▸ ACTIVITY: Print the mailing-list message below about NAT support in SER word for word, from start to finish.

▸ SUPPLIED PASSAGE:

Wow! A perfect description. Thanks Jan.
Wouldn't it be a good idea to put such detailed descriptions from the
mailinglist into the README files or any other repository, e.g. FAQomatic?
Sometimes there are really good descriptions on the mailinglist (e.g.
) which
should also be put into the README files.
regards,
klaus
Jan Janak wrote:
Hello,
The development version of SER now includes enhanced NAT support in
registrar and user location database. A small example:
Let's suppose that you have a single SER instance listening on two
ports -- 5060 and 5090. Using a different port seems to be often
necessary because of broken SIP ALGs (Application Level Gateways) that
are often built into DSL routers or other devices. Such ALGs would
mangle SIP requests and responses coming to and from port 5060 and the
only option how to avoid such mangling is using a different port number.
Let's suppose that we have two UAs beind NAT, one of them is configured
to reach SER on port 5060, the other one is configured to use port 5090
(due to the reasons described above):
+---------+
UA1 ---- NAT1 ----| 5060 |
| SER|
UA2 ---- NAT2 ----| 5090 |
+---------+
The previous version of registrar would store the public IP of NAT with
each registered contact, thus it would know how to reach both user
agents.
But, it would not store the port number of SER the UAs used to register
themselves and later, when an INVITE comes, it would not know which
port number (5060 or 5090) it should use as the source port number of
the outgoing INVITE. The previous version would use the default one,
which would be the first one configured in the configuration file
(usually 5060).

▸ RECORDED INFORMATION:

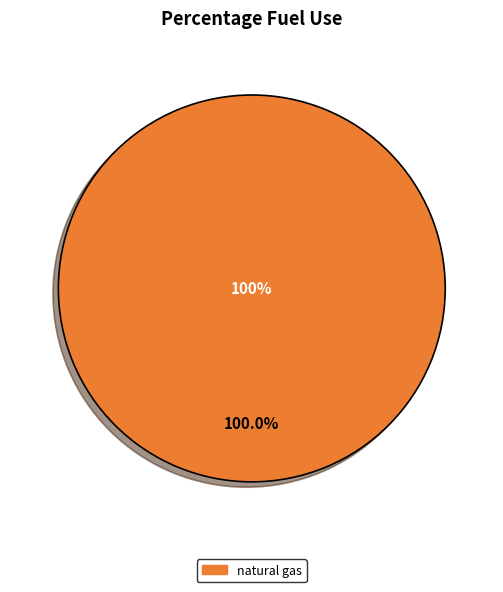

Which slice represents more than half of the pie?

natural gas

▸ RESULT OF THIS TASK:
Wow! A perfect description. Thanks Jan.
Wouldn't it be a good idea to put such detailed descriptions from the
mailinglist into the README files or any other repository, e.g. FAQomatic?
Sometimes there are really good descriptions on the mailinglist (e.g.
) which
should also be put into the README files.
regards,
klaus
Jan Janak wrote:
Hello,
The development version of SER now includes enhanced NAT support in
registrar and user location database. A small example:
Let's suppose that you have a single SER instance listening on two
ports -- 5060 and 5090. Using a different port seems to be often
necessary because of broken SIP ALGs (Application Level Gateways) that
are often built into DSL routers or other devices. Such ALGs would
mangle SIP requests and responses coming to and from port 5060 and the
only option how to avoid such mangling is using a different port number.
Let's suppose that we have two UAs beind NAT, one of them is configured
to reach SER on port 5060, the other one is configured to use port 5090
(due to the reasons described above):
+---------+
UA1 ---- NAT1 ----| 5060 |
| SER|
UA2 ---- NAT2 ----| 5090 |
+---------+
The previous version of registrar would store the public IP of NAT with
each registered contact, thus it would know how to reach both user
agents.
But, it would not store the port number of SER the UAs used to register
themselves and later, when an INVITE comes, it would not know which
port number (5060 or 5090) it should use as the source port number of
the outgoing INVITE. The previous version would use the default one,
which would be the first one configured in the configuration file
(usually 5060).